A declaração foi feita após questionamento da senadora Tereza Cristina (PP-MS), que demonstrou preocupação com a escalada do conflito e seus reflexos no comércio internacional.
Petróleo, comércio e inflação: efeito dominó
Segundo o ministro, o Brasil deve sentir rapidamente os efeitos da guerra, especialmente com a alta no preço do petróleo e a desorganização das rotas comerciais no Golfo Pérsico — uma das regiões mais estratégicas do planeta.
O fechamento do Estreito de Ormuz pelo Irã, como forma de retaliação, é considerado um dos pontos mais críticos. A via concentra o tráfego de cerca de 250 navios por dia e é essencial para o fluxo global de energia.
Com isso, exportadores brasileiros já enfrentam dificuldades logísticas e são obrigados a buscar rotas alternativas, o que encarece operações e pode pressionar ainda mais a inflação no país.
Dependência externa exposta
Outro ponto sensível levantado foi a dependência brasileira de fertilizantes importados. O Oriente Médio figura como um dos principais fornecedores desses insumos, fundamentais para o agronegócio nacional.

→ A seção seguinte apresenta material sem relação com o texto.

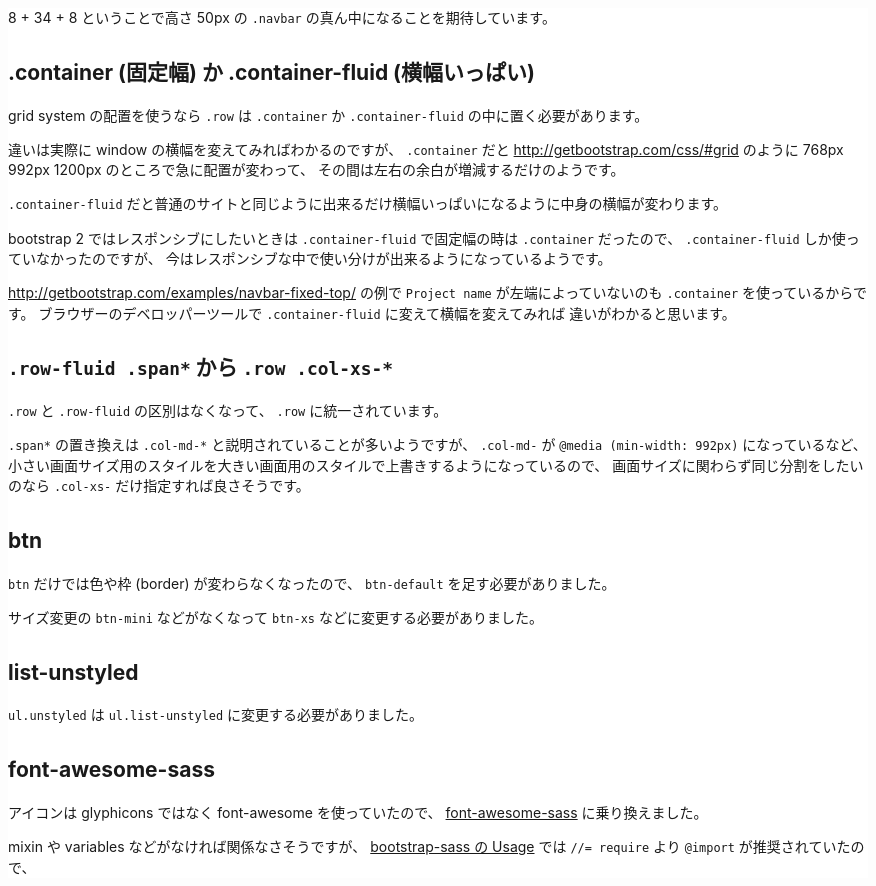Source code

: 8 + 34 + 8 ということで高さ 50px の `.navbar` の真ん中になることを期待しています。

## .container (固定幅) か .container-fluid (横幅いっぱい)

grid system の配置を使うなら `.row` は `.container` か `.container-fluid` の中に置く必要があります。

違いは実際に window の横幅を変えてみればわかるのですが、
`.container` だと
http://getbootstrap.com/css/#grid
のように 768px 992px 1200px のところで急に配置が変わって、
その間は左右の余白が増減するだけのようです。

`.container-fluid` だと普通のサイトと同じように出来るだけ横幅いっぱいになるように中身の横幅が変わります。

bootstrap 2 ではレスポンシブにしたいときは `.container-fluid` で固定幅の時は `.container` だったので、
`.container-fluid` しか使っていなかったのですが、
今はレスポンシブな中で使い分けが出来るようになっているようです。

http://getbootstrap.com/examples/navbar-fixed-top/
の例で `Project name` が左端によっていないのも `.container` を使っているからです。
ブラウザーのデベロッパーツールで `.container-fluid` に変えて横幅を変えてみれば
違いがわかると思います。

## `.row-fluid .span*` から `.row .col-xs-*`

`.row` と `.row-fluid` の区別はなくなって、
`.row` に統一されています。

`.span*` の置き換えは `.col-md-*` と説明されていることが多いようですが、
`.col-md-` が `@media (min-width: 992px)` になっているなど、
小さい画面サイズ用のスタイルを大きい画面用のスタイルで上書きするようになっているので、
画面サイズに関わらず同じ分割をしたいのなら `.col-xs-` だけ指定すれば良さそうです。

## btn

`btn` だけでは色や枠 (border) が変わらなくなったので、
`btn-default` を足す必要がありました。

サイズ変更の `btn-mini` などがなくなって `btn-xs` などに変更する必要がありました。

## list-unstyled

`ul.unstyled` は `ul.list-unstyled` に変更する必要がありました。

## font-awesome-sass

アイコンは glyphicons ではなく font-awesome を使っていたので、
[font-awesome-sass](https://github.com/FortAwesome/font-awesome-sass)
に乗り換えました。

mixin や variables などがなければ関係なさそうですが、
[bootstrap-sass の Usage](https://github.com/twbs/bootstrap-sass#usage)
では `//= require` より `@import` が推奨されていたので、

Mauro Vieira reconheceu que o Brasil ainda está longe da autossuficiência e classificou o cenário como “complexo”, defendendo a diversificação de fornecedores. Entre as alternativas citadas estão países da África, a Bolívia e a região do Azerbaijão.
Na prática, a crise internacional escancara uma fragilidade estrutural: o Brasil segue altamente dependente de insumos estratégicos vindos do exterior, o que amplia os riscos em momentos de instabilidade global.
Escalada preocupa e pode se prolongar
A senadora Tereza Cristina alertou que o conflito, inicialmente visto como pontual, já se prolonga por semanas e tende a se agravar. Segundo ela, países do Oriente Médio que nem participavam diretamente da guerra já estão sendo atingidos.
Na avaliação da parlamentar, o cenário é “muito sério” e pode desencadear uma crise ainda maior na região, com impactos globais.
Surpresa e críticas à condução internacional
O chanceler afirmou que o Itamaraty foi pego de surpresa pela ofensiva militar de americanos e israelenses, especialmente porque negociações com o Irã estavam em andamento.
Segundo ele, mediadores internacionais também não esperavam a escalada do conflito. O ministro relembrou tentativas anteriores de acordo nuclear, incluindo a atuação do Brasil em 2010, quando o país participou de negociações diplomáticas com o Irã.
Ele também indicou que o fracasso das tratativas recentes ocorreu após a retirada de uma das partes da mesa — em referência indireta aos Estados Unidos.
Retirada de brasileiros e operação emergencial
Diante da escalada da guerra, o governo brasileiro iniciou uma operação para retirada de cidadãos da região. Cerca de 8 mil brasileiros que estavam em trânsito em países como Emirados Árabes Unidos, Catar e Bahrein precisaram deixar áreas consideradas de risco.
A saída foi realizada por rotas terrestres até a Arábia Saudita, de onde os brasileiros puderam embarcar para outros destinos.
A guerra no Oriente Médio já deixou de ser um problema distante e passa a afetar diretamente o Brasil — seja no bolso do consumidor, no agronegócio ou na estabilidade econômica.
O episódio evidencia não apenas os riscos geopolíticos globais, mas também a falta de preparo estrutural do país para lidar com crises internacionais, especialmente em setores estratégicos.